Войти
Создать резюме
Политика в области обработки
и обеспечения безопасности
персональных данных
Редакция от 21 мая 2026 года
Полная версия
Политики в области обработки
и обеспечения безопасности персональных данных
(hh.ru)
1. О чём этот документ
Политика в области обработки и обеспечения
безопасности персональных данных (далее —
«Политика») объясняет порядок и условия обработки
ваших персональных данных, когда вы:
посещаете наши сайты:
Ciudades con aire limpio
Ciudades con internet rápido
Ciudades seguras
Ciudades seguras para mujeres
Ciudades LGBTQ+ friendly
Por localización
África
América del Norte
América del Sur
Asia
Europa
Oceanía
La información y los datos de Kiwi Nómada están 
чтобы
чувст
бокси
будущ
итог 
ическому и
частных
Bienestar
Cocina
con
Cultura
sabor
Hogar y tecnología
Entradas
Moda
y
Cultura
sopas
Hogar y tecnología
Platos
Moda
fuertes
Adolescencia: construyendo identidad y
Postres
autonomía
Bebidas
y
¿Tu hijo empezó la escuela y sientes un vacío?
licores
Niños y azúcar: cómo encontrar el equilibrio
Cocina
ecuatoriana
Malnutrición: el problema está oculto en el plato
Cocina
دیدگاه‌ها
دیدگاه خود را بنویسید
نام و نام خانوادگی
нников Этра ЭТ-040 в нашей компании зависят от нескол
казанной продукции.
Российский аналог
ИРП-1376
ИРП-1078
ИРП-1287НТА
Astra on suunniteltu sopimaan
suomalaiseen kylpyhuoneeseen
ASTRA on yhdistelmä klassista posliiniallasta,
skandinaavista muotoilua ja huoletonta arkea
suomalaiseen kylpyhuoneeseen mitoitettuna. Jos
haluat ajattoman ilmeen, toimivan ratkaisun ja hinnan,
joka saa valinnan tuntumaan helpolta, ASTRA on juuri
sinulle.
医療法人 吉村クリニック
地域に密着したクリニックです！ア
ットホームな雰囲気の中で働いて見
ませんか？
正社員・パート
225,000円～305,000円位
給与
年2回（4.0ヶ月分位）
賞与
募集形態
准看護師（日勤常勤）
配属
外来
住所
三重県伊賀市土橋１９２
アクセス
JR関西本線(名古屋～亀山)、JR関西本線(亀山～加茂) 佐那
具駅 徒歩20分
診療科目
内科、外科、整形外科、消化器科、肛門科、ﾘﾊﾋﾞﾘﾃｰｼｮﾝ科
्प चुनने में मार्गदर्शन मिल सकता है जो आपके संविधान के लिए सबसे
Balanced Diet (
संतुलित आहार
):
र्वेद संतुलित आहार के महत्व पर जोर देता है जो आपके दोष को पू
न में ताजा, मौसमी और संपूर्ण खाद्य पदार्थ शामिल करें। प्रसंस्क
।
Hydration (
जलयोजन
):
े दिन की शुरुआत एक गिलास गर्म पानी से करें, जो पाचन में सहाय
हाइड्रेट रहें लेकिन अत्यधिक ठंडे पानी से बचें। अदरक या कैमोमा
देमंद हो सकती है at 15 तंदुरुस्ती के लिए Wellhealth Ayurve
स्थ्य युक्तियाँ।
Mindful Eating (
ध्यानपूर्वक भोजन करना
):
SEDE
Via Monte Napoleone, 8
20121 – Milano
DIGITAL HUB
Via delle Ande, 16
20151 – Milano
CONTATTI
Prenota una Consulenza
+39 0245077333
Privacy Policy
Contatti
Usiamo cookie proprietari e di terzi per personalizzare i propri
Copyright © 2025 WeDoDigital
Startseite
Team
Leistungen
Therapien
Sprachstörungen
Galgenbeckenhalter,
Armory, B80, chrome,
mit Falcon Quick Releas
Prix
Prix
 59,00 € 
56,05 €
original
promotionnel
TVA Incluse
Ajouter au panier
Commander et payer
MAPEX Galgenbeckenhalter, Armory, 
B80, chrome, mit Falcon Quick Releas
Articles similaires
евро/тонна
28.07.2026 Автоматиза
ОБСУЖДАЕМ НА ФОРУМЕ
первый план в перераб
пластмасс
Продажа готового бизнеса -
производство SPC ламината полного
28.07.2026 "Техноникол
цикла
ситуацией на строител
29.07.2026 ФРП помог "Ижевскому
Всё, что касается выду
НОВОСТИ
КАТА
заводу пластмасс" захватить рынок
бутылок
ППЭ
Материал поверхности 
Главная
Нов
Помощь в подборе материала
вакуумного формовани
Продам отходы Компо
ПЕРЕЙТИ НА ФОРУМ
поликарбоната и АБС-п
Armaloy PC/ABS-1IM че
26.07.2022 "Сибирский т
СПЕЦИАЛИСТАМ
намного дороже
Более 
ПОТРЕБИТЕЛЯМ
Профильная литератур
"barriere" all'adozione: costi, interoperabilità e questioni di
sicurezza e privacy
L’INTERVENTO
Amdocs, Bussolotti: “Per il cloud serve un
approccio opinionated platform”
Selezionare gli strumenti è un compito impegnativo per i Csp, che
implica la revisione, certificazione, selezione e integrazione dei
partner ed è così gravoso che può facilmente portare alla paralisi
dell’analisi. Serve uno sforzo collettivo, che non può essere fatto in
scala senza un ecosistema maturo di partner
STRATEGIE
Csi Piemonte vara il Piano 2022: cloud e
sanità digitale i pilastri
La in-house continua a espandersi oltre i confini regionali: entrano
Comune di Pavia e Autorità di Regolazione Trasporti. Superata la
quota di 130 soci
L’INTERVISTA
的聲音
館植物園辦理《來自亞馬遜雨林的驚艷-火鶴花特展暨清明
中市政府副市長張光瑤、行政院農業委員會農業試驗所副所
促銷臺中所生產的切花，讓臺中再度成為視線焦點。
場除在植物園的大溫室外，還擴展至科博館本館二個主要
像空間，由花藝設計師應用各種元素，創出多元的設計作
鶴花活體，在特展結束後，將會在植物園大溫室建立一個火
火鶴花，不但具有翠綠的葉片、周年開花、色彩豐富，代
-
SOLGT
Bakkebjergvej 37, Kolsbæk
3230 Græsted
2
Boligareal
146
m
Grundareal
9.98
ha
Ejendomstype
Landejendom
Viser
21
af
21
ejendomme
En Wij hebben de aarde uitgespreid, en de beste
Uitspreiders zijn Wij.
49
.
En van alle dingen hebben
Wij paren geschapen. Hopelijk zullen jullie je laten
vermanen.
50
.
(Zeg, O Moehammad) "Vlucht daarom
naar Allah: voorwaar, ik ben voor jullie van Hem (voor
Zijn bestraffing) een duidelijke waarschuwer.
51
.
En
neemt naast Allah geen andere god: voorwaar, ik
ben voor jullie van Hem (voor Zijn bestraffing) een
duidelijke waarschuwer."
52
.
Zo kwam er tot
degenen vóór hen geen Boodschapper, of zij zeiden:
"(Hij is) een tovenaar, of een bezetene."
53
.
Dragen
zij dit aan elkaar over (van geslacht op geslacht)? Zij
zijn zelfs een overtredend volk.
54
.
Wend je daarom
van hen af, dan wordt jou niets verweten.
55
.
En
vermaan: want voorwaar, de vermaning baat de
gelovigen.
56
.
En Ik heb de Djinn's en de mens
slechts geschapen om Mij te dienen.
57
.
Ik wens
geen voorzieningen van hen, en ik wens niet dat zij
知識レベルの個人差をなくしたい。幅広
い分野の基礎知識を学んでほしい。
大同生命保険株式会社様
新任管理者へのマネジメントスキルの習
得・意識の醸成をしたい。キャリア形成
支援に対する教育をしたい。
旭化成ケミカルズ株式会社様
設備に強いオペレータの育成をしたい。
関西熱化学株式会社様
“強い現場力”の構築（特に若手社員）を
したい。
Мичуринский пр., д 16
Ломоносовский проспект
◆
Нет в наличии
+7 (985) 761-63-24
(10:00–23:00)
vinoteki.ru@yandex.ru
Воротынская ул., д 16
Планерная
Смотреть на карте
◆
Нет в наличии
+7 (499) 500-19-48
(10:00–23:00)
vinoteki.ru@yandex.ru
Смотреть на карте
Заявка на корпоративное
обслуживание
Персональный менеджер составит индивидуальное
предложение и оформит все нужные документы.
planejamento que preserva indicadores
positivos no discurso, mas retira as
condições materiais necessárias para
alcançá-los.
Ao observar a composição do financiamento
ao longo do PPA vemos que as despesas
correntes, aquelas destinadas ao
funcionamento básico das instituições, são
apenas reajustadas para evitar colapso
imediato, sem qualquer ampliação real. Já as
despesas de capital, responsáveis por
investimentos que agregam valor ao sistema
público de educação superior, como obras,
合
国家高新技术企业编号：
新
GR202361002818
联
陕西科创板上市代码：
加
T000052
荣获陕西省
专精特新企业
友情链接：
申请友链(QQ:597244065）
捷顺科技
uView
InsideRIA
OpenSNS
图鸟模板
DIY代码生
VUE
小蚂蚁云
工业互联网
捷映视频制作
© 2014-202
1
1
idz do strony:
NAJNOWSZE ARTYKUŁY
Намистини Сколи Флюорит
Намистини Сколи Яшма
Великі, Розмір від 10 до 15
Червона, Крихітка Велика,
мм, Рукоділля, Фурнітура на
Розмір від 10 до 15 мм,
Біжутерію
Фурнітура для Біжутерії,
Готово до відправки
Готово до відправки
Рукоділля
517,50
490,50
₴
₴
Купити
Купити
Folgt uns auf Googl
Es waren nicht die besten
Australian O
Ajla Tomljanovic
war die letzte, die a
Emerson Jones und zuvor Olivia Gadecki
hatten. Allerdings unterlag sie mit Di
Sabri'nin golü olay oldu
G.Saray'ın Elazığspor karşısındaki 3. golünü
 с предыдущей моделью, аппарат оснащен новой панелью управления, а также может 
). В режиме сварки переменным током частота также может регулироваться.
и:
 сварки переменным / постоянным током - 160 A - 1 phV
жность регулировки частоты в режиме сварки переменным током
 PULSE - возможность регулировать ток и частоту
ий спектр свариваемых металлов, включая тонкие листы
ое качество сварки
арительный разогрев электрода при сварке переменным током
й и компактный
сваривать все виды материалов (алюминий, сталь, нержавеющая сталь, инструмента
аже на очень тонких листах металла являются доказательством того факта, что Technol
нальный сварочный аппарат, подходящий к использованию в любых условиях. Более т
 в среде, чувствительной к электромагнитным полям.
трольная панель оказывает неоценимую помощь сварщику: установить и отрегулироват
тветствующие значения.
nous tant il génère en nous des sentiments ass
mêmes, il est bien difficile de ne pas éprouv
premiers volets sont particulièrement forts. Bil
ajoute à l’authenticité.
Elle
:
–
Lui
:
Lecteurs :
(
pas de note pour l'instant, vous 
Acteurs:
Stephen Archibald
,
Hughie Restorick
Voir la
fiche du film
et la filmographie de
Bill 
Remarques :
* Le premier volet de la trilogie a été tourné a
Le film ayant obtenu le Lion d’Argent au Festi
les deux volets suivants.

· · · ·

### Goal of the exercise
Using the data above, return every line that contains the string "режиме".

### Answer section
). В режиме сварки переменным током частота также может регулироваться.
жность регулировки частоты в режиме сварки переменным током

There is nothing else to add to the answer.